[Saved entries]
....
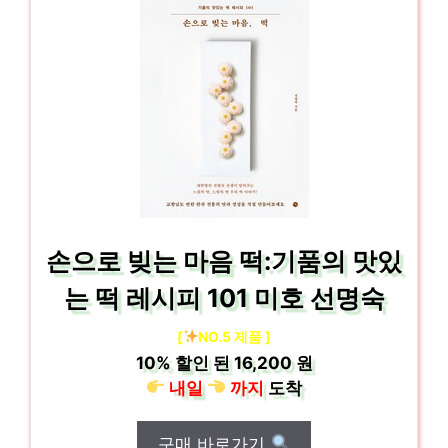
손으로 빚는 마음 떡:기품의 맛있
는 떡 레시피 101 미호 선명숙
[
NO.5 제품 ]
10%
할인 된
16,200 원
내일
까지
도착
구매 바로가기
....
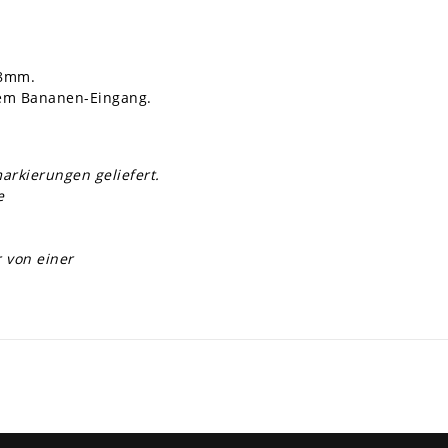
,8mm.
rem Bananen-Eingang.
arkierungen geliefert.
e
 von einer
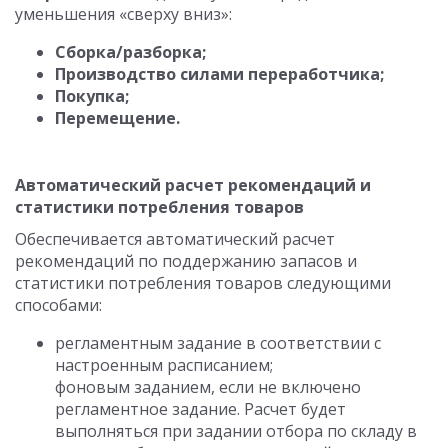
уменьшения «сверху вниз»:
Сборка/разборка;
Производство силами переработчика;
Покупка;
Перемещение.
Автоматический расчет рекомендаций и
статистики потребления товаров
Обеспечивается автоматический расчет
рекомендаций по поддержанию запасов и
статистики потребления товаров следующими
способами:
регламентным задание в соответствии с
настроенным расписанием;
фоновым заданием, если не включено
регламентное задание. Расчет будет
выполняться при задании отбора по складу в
....
◆ **Task requirements**:
Tally the lines above that contain the string "потребления", treating uppercase and lowercase as different. Give only the number.

◆ **Task answer**:
2